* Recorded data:
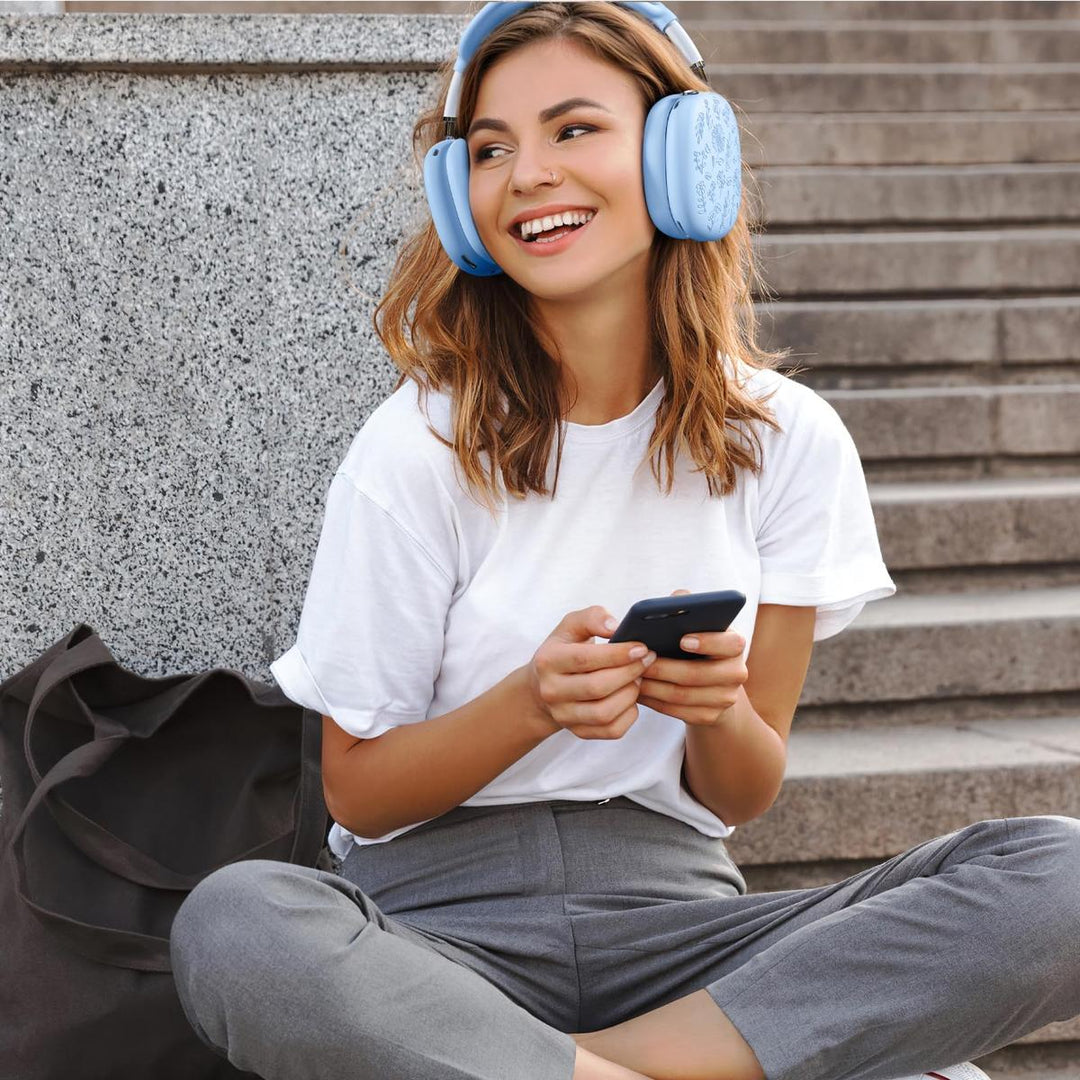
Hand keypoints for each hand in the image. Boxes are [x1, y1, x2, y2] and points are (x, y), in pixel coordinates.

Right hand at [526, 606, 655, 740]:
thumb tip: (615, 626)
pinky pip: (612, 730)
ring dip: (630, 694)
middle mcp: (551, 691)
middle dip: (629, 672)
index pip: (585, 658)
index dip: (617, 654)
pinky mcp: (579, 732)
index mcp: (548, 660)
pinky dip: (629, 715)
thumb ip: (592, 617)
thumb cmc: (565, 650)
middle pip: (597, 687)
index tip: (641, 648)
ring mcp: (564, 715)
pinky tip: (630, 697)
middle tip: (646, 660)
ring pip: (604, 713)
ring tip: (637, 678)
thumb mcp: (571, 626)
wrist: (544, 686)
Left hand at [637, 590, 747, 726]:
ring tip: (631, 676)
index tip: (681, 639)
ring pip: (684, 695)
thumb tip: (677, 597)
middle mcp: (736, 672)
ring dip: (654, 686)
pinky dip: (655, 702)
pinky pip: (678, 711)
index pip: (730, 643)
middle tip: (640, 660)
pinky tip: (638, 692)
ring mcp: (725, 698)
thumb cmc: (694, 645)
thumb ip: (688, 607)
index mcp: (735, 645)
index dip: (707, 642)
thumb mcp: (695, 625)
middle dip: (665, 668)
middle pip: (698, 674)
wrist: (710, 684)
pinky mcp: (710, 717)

--

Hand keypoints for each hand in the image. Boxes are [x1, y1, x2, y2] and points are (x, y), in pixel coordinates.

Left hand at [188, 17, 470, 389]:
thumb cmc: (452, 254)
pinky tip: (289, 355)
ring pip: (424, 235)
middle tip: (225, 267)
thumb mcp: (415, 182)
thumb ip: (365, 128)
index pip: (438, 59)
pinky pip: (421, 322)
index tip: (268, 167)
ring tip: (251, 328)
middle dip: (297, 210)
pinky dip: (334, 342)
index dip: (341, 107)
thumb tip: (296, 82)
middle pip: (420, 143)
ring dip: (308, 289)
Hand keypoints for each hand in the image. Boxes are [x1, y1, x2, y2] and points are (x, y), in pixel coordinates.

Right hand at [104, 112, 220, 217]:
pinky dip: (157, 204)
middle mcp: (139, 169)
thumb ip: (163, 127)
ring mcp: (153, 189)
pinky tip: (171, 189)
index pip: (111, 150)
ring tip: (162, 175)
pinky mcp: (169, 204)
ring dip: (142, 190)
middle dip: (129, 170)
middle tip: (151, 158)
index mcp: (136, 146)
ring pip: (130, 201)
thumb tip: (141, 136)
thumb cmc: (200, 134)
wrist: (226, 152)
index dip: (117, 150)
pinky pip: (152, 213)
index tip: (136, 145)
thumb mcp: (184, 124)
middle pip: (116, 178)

* What to do: Reproduce exactly the lines above from the line with "wrist: (544, 686)" to the line with "pinky mcp: (710, 717)", including both, and add nothing.

* Exercise output:
wrist: (544, 686)
Left hand at [637, 590, 747, 726]:
ring tip: (631, 676)
index tip: (681, 639)
ring pip: (684, 695)
thumb tip: (677, 597)
middle mcp: (736, 672)
ring dip: (654, 686)
pinky dip: (655, 702)
pinky pip: (678, 711)
index pip: (730, 643)
middle tip: (640, 660)
pinky tip: (638, 692)
ring mcp: (725, 698)
thumb cmc: (694, 645)
thumb ip: (688, 607)
index mcp: (735, 645)
index dip: (707, 642)
thumb mcp: (695, 625)
middle dip: (665, 668)
middle pip: (698, 674)
wrist: (710, 684)
pinky mcp: (710, 717)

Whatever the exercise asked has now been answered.